The press in Seoul suggested the Abe picture was an intended affront to countries such as China and South Korea, which suffered under Japanese occupation.
“Abe’s endless provocation,” said a picture caption on the front page of the country’s largest daily, the Chosun Ilbo.
“Abe’s pose resurrects horrors of Unit 731,” ran the headline in the English-language Korea JoongAng Daily.
The picture was taken on Sunday at an air force base in Miyagi Prefecture. Abe was visiting the base as part of a tour of areas affected by the 2011 earthquake and tsunami.
The Japanese Ministry of Defense suggested the number on the trainer was simply coincidental.
“There was no particular meaning in the number of the training airplane the prime minister was in on Sunday.

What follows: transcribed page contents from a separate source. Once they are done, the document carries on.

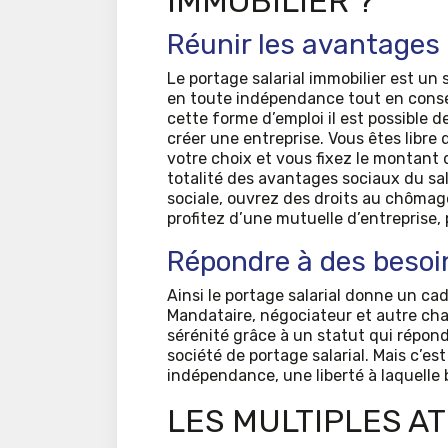
IMMOBILIER ?
Réunir les avantages 
Le portage salarial immobilier est un
en toute indépendance tout en conser
cette forme d’emploi il est possible 
créer une entreprise. Vous êtes libre 
votre choix et vous fixez le montant 
totalité des avantages sociaux du sala
sociale, ouvrez des droits au chômage 
profitez d’une mutuelle d’entreprise,
Répondre à des besoin
Ainsi le portage salarial donne un cad
Mandataire, négociateur et autre chas
sérénité grâce à un statut qui répond
société de portage salarial. Mais c’es
indépendance, une liberté à laquelle 
LES MULTIPLES A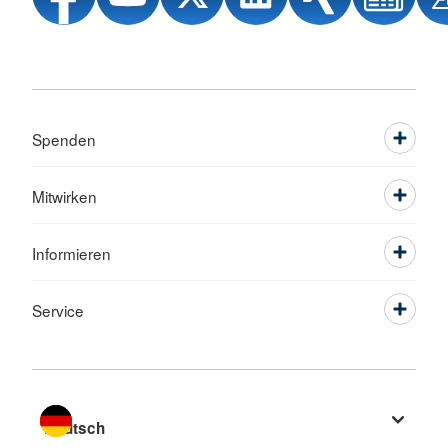
Spenden
Mitwirken
Informieren
Service
Sprache wechseln zu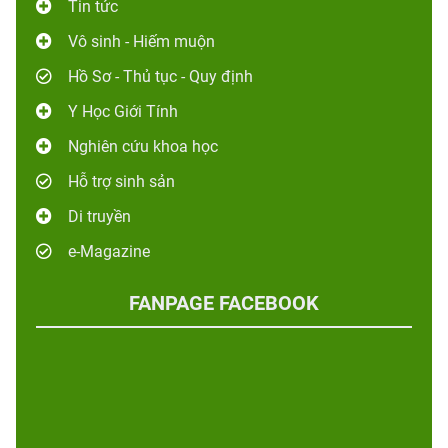
Tin tức
Vô sinh - Hiếm muộn
Hồ Sơ - Thủ tục - Quy định
Y Học Giới Tính
Nghiên cứu khoa học
Hỗ trợ sinh sản
Di truyền
e-Magazine
FANPAGE FACEBOOK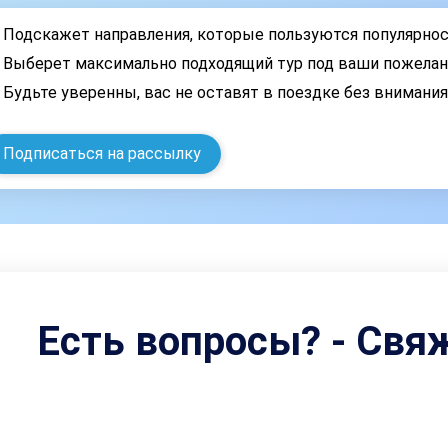
Подскажет направления, которые пользуются популярно
Выберет максимально подходящий тур под ваши пожелан
Будьте уверенны, вас не оставят в поездке без внимани
Подписаться на рассылку
Есть вопросы? - Свя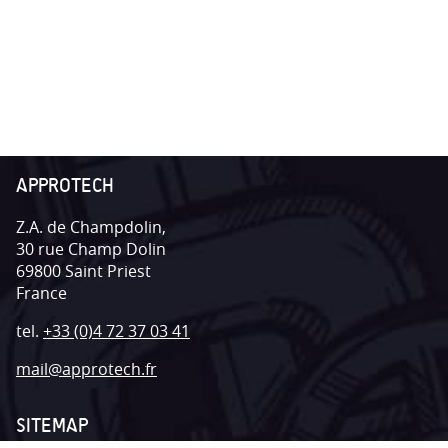
APPROTECH
Z.A. de Champdolin,
30 rue Champ Dolin
69800
Saint Priest
France
tel.
+33 (0)4 72 37 03 41
mail@approtech.fr
SITEMAP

Other than that there is nothing we can say,” a ministry spokesman said in Tokyo.
South Korean Ambassador to Japan Shin Kak-soo said he knew of nothing that indicated there was any intent behind the use of a plane numbered 731, but that Japan needed to pay attention to perceptions.
Likening Japan’s sticky relationship with its neighbors to that between a school bully and his victims, he said: “There is a gap between the perception of a victimizer and that of a victim.”
He said Japanese empathy toward Koreans on history “would prompt a faster curing of wounds.”
The prominence given to the photo will likely fuel public anger in South Korea, which has already been aroused by the recent visit by Japanese Cabinet ministers and lawmakers to the Yasukuni Shrine.